Listed records ▸
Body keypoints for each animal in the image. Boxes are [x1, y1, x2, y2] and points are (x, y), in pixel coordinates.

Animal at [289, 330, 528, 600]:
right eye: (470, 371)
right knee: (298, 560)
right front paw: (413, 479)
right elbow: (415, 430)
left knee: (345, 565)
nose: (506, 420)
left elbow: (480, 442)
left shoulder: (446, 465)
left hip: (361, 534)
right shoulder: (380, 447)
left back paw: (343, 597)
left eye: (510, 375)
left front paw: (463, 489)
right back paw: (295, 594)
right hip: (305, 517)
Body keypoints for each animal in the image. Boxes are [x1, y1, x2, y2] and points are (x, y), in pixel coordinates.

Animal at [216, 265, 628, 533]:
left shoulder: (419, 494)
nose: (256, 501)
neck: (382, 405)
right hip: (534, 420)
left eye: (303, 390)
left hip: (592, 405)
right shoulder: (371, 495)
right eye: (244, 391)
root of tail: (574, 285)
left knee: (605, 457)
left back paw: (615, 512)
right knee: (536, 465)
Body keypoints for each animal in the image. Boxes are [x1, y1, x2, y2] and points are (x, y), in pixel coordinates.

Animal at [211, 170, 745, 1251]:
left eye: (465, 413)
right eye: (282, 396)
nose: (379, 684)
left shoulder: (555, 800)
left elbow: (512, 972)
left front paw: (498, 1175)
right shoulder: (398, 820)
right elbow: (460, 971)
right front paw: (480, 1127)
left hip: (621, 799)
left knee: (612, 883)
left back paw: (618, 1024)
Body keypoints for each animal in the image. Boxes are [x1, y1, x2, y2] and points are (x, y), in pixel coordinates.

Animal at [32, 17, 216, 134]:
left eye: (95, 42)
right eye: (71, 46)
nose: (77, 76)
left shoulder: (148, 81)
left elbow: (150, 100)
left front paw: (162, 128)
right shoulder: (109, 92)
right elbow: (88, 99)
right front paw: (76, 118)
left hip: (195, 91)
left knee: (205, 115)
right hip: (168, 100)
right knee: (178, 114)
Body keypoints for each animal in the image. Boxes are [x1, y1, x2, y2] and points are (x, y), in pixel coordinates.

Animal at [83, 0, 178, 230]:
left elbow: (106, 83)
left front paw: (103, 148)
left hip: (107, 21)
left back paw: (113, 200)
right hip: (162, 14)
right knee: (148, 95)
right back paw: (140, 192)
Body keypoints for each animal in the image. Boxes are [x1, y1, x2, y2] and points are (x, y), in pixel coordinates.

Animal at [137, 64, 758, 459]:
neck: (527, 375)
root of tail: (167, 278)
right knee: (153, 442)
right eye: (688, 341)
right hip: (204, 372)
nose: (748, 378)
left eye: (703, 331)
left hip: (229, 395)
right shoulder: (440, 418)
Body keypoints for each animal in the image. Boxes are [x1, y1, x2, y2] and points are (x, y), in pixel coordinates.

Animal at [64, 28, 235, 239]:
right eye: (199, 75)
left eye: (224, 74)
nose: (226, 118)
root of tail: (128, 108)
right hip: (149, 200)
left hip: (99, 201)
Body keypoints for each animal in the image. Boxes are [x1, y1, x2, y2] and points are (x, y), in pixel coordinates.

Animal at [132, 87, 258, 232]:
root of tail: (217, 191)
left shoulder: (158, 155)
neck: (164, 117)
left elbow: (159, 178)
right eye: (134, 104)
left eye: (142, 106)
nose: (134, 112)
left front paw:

What the exercise asks ▸
Sift the data above for lines with "shoulder", then copy each one.

Solution ▸
left shoulder: (446, 465)
right shoulder: (380, 447)
left shoulder: (419, 494)
right shoulder: (371, 495)
left shoulder: (555, 800)
right shoulder: (398, 820)
left shoulder: (148, 81)
right shoulder: (109, 92)
right shoulder: (440, 418)
left shoulder: (158, 155)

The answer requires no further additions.